If you ask the internet, it's hard to tell who dislikes wedding day family portraits more--the family or the photographer. But don't listen to the internet. Family portraits rock. They're super important! Everyone knows that weddings are when your family pulls out all the stops and makes the effort to be there and dress to the nines. Some folks come from miles away and it's that one chance you have to snag a picture with your beloved grandma before... who knows.
So here's my secret flow to how to make the all-important family portraits happen smoothly and awesomely.
In my example flow below, we've used the ideal wedding photography timeline to take care of the wedding party photographs before the ceremony -- one big fish is already caught. And my rule of thumb for wedding day family portraits is to allow 5 minutes for each listed group, no matter how small. That way, if someone's lost at the cocktail hour or has slipped away to the powder their nose, we don't end up rushed and frazzled.
Here's my wedding day portrait flow for a BIG family:
b&g w/groom's parents b&g w/groom's parents & siblings b&g w/groom's parents & immediate family (adding spouses & offspring) b&g w/BOTH sets of parents & immediate family b&g w/BOTH sets of parents, immediate family, & extended family (ALL THE PEOPLE!) b&g w/bride's parents & immediate family b&g w/bride's parents & siblings b&g w/bride's parents
Total time: 40 minutes. Pretty darn good for a huge family, eh?
And here's what it looks like if you've got a SMALL family:
b&g w/groom's parents b&g w/groom's parents & immediate family b&g w/both sets of parents & immediate family b&g w/bride's parents & immediate family b&g w/bride's parents
Total time: 30 minutes. Perfect and painless.
What this flow does is that it allows me to dismiss groups of people to the cocktail hour or reception as we go. It's much more pleasant than having people hang around aimlessly in the hot sun, or shivering when it's a tad too chilly.
And the best thing of all? This flow is flexible.
Have you got extended family with tiny children who can't stand waiting around? Great, well rearrange it to shoot them first.
Got a grandparent in a wheelchair? No problem, we'll plan photos around their mobility and make them first priority.
Does someone in the formal photographs have other wedding duties? Holler! I can make it so they can get to where they need to be on time, too.
Lastly, here are some things I'd like to add that really help things go more smoothly:
- Find a cat herder. Finding stray family members can bog things down, and the last thing we want to do is send someone in the formal photos to do the job.
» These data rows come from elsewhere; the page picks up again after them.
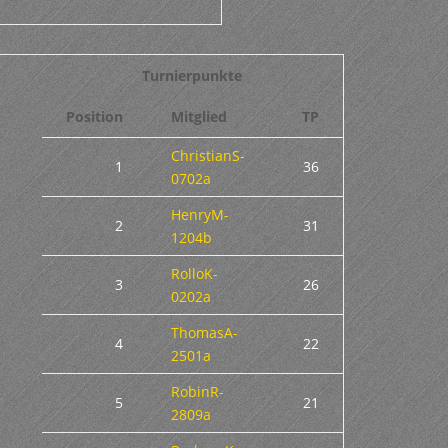
Turnierpunkte
Position
Mitglied
TP
ChristianS-
1
36
0702a
HenryM-
2
31
1204b
RolloK-
3
26
0202a
ThomasA-
4
22
2501a
RobinR-
5
21
2809a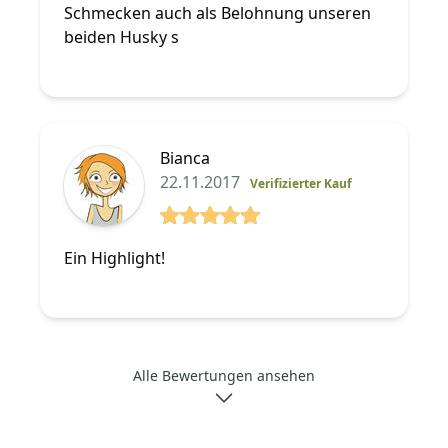
Schmecken auch als Belohnung unseren
beiden Husky s
Bianca
22.11.2017
Verifizierter Kauf
5 von 5 Sterne
Ein Highlight!
Alle Bewertungen ansehen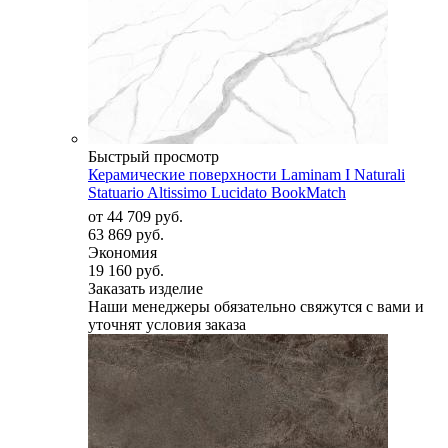
Быстрый просмотр
Керамические поверхности Laminam I Naturali
Statuario Altissimo Lucidato BookMatch
от
44 709 руб.
63 869 руб.
Экономия
19 160 руб.
Заказать изделие
Наши менеджеры обязательно свяжутся с вами и
уточнят условия заказа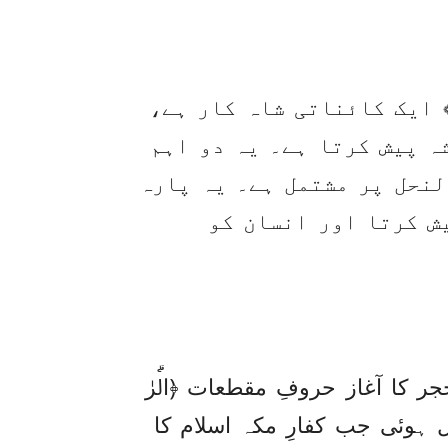
ا﴾ ایک کائناتی شاہ کار ہے،
ہ پیش کرتا ہے۔ یہ دو اہم
لنحل پر مشتمل ہے۔ یہ پارہ
ش کرتا اور انسان کو
ر کا آغاز حروفِ مقطعات ﴿الۗرٰ
ہوئی جب کفارِ مکہ اسلام کا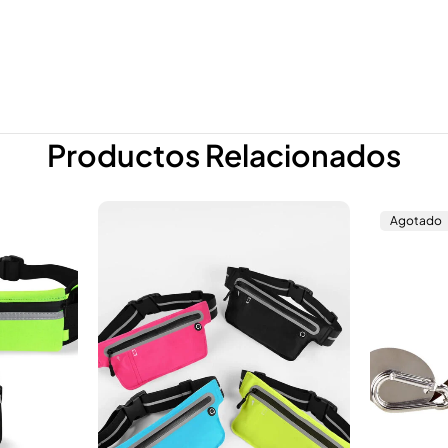
Productos Relacionados
Agotado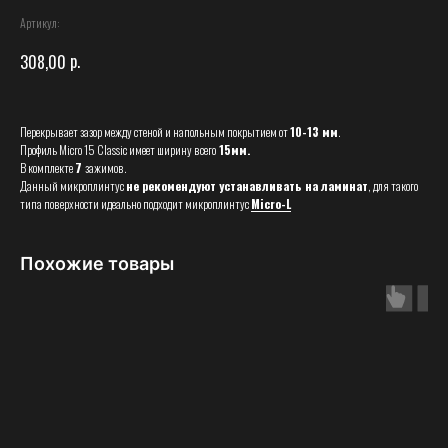
Артикул:
р.
308,00
Перекрывает зазор между стеной и напольным покрытием от
10-13 мм
.
Профиль Micro 15 Classic имеет ширину всего
15мм.
В комплекте
7
зажимов.
Данный микроплинтус
не рекомендуют устанавливать на ламинат
, для такого
типа поверхности идеально подходит микроплинтус
Micro-L
Похожие товары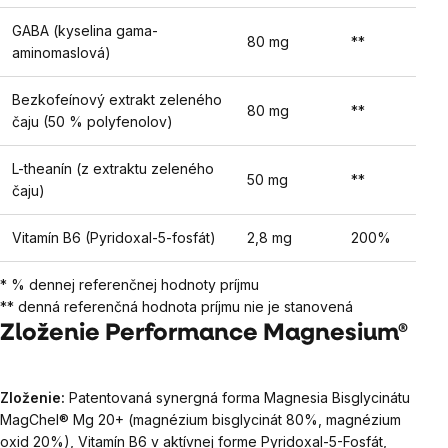
GABA (kyselina gama-
80 mg
**
aminomaslová)
Bezkofeínový extrakt zeleného
80 mg
**
čaju (50 % polyfenolov)
L-theanín (z extraktu zeleného
50 mg
**
čaju)
Vitamín B6 (Pyridoxal-5-fosfát)
2,8 mg
200%
* % dennej referenčnej hodnoty príjmu
** denná referenčná hodnota príjmu nie je stanovená
Zloženie Performance Magnesium®
Zloženie:
Patentovaná synergná forma Magnesia Bisglycinátu
MagChel® Mg 20+ (magnézium bisglycinát 80%, magnézium
oxid 20%), Vitamín B6 v aktívnej forme Pyridoxal-5-Fosfát,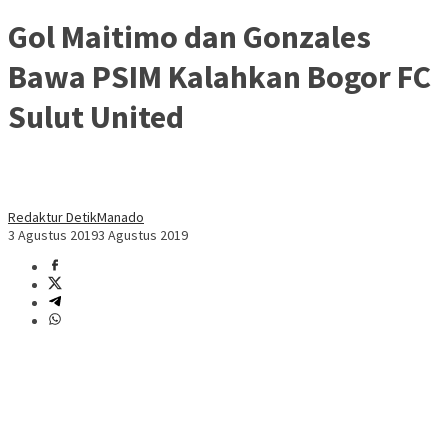
Gol Maitimo dan Gonzales
Bawa PSIM Kalahkan Bogor FC
Sulut United
Redaktur DetikManado
3 Agustus 2019
3 Agustus 2019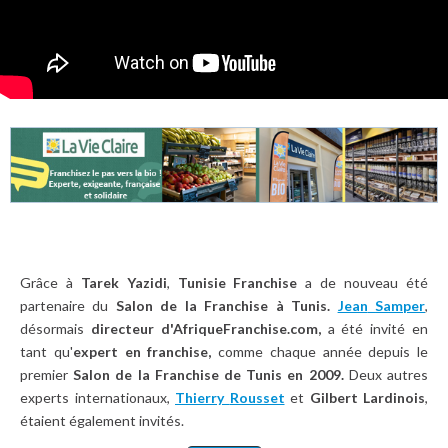
Grâce à
Tarek
Yazidi
,
Tunisie Franchise
a de nouveau été
partenaire du
Salon
de la Franchise à Tunis.
Jean
Samper
,
désormais
directeur d'AfriqueFranchise.com,
a été invité en
tant qu'
expert en franchise,
comme chaque année depuis le
premier
Salon de la Franchise de Tunis en 2009.
Deux autres
experts internationaux,
Thierry
Rousset
et
Gilbert
Lardinois
,
étaient également invités.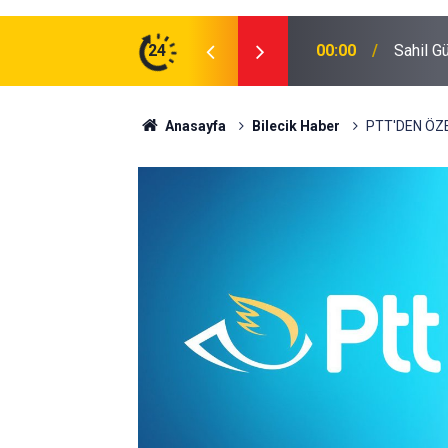
zman Erbaş Alınacak
24
16:40
Abbaslı
Anasayfa
Bilecik Haber
PTT'DEN ÖZ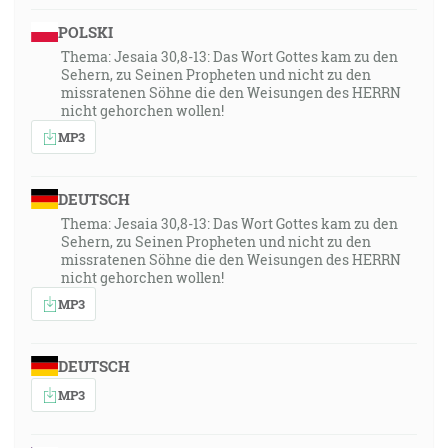
POLSKI
Thema: Jesaia 30,8-13: Das Wort Gottes kam zu den
Sehern, zu Seinen Propheten und nicht zu den
missratenen Söhne die den Weisungen des HERRN
nicht gehorchen wollen!
MP3
DEUTSCH
Thema: Jesaia 30,8-13: Das Wort Gottes kam zu den
Sehern, zu Seinen Propheten und nicht zu den
missratenen Söhne die den Weisungen des HERRN
nicht gehorchen wollen!
MP3
DEUTSCH
MP3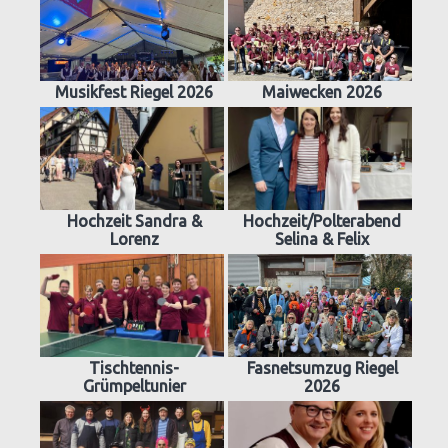
Musikfest Riegel 2026
Maiwecken 2026
Hochzeit Sandra &
Hochzeit/Polterabend
Lorenz
Selina & Felix
Tischtennis-
Fasnetsumzug Riegel
Grümpeltunier
2026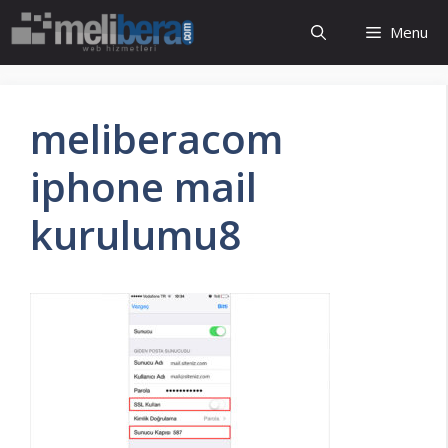
İçeriğe
Menu
atla
meliberacom
iphone mail
kurulumu8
A friend or extended family member is the best choice here.
- Communicate in advance. Decide on a location for family photos with your photographer (and if you're outdoors, a backup location too). Tell everyone who you want to appear in your formal photographs the time and place they're supposed to show up, and that they're supposed to show up dressed and ready.
- Air your dirty laundry. Your photographer needs to know about any guests or family members who can't (for whatever reason) be photographed together. It might seem uncomfortable to talk about, but it keeps things from getting especially awkward when everyone's supposed to be partying.
By far, the biggest thing you can do to help things go smoothly is to R E L A X.
It's your day. It's beautiful. Let's celebrate!